* [TEXT SECTION]
------------------------

Actually, he said in true British fashion, about the earliest facts that are vaguely relevant about Jay are that, somewhere along the line between childhood and demob, he taught himself a knockabout competence on piano and saxophone and tuned into the hip sounds of the era, which I believe are roughly categorized nowadays as big band and swing jazz, a rough touch of the bepops, and some early examples of rhythm 'n' blues. Not including a side order of opera-cum-light operatta. In other words, to click into focus on the formative whatsit you'd have to beam by way of Duke and Count, Louis Jordan and Maynard Ferguson, John Lee Hooker and Dizzy and Mario Lanza. Followed by immediate predecessors that fade into contemporaries, like Joe Turner, Big Maybelle, Esther Philips, Nappy Brown, Chuck Willis and... er, how does Alan Freed grab ya?

Jay once told me that Big Maybelle (the late, great) was one of his biggest influences. It's true, but I just thought I'd throw that in to confuse you. Is anybody out there?

So now you have a skin-thin idea of, as they say, where the man is at and where he is coming from, no doubt you'll be wanting to know what he has done.

Ah well, as evry fule kno, he rote and rekorded the original unsuparsabel vershon of "I Put A Spell On You". At the last count there have been, oh, I'd say offhand, about four well known and a dozen not so well known cover versions of this magnificent anthem, not including Jay's several re-recordings. And none except Nina Simone' and a couple of Jay's reworkings have come close - and then from a totally different angle - to his (in)famous Okeh recording.

Unfortunately we haven't got that one for ya this evening. BUT. What we have got is a Great Glob of his pre 'n' post Spell recordings that were, and have always been, for the most part ignored by the most part. Which is a cryin' shame. Coz Jay never was a one-off. He is, still is, a one-off. Understand the difference? I trust so. Otherwise there's no hope for ya. We're talking about the difference between a one-off record and a one-off character, who, give or take twenty-five years of hard grind, the like of which you and I hope we're not going to experience, is much the same NOW as he was THEN and ever shall be. One of life's natural individuals. Even unto music.

------------------------

* [ACTIVITY]
Repeat the passage about Jay word for word, starting at "Actually, he said" and stopping after "Freed grab ya?".

* [DATA EXTRACT]

------------------------

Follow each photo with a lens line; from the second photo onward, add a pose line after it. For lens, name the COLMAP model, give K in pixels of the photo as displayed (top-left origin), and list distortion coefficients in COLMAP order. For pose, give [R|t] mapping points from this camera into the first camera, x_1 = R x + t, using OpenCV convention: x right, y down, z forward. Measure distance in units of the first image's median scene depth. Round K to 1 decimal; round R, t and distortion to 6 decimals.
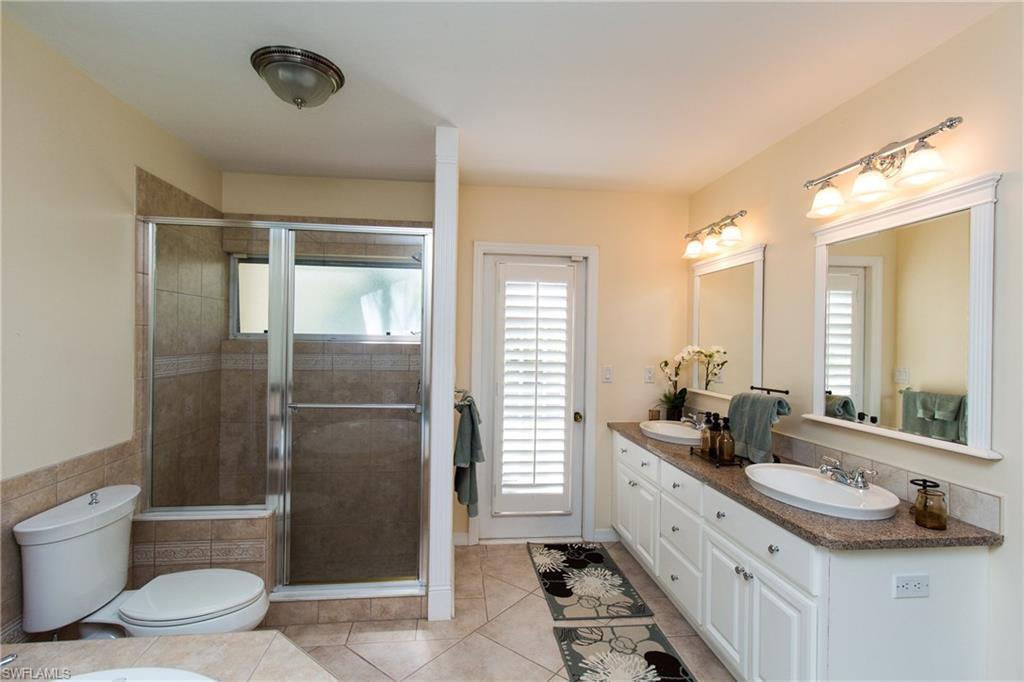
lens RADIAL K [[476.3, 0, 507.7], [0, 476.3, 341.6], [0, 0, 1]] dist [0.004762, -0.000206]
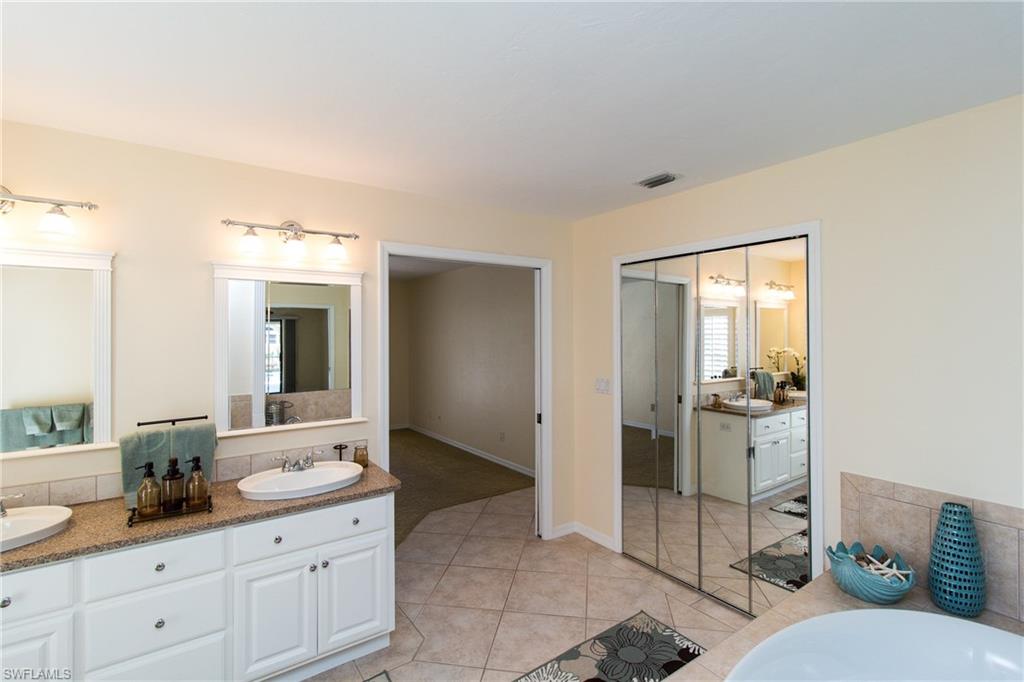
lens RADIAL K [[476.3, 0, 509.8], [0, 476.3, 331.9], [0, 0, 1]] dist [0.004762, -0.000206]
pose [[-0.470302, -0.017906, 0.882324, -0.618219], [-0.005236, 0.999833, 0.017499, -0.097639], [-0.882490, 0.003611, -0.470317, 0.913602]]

------------------------

* [THE ANSWER]
Actually, he said in true British fashion, about the earliest facts that are vaguely relevant about Jay are that, somewhere along the line between childhood and demob, he taught himself a knockabout competence on piano and saxophone and tuned into the hip sounds of the era, which I believe are roughly categorized nowadays as big band and swing jazz, a rough touch of the bepops, and some early examples of rhythm 'n' blues. Not including a side order of opera-cum-light operatta. In other words, to click into focus on the formative whatsit you'd have to beam by way of Duke and Count, Louis Jordan and Maynard Ferguson, John Lee Hooker and Dizzy and Mario Lanza. Followed by immediate predecessors that fade into contemporaries, like Joe Turner, Big Maybelle, Esther Philips, Nappy Brown, Chuck Willis and... er, how does Alan Freed grab ya?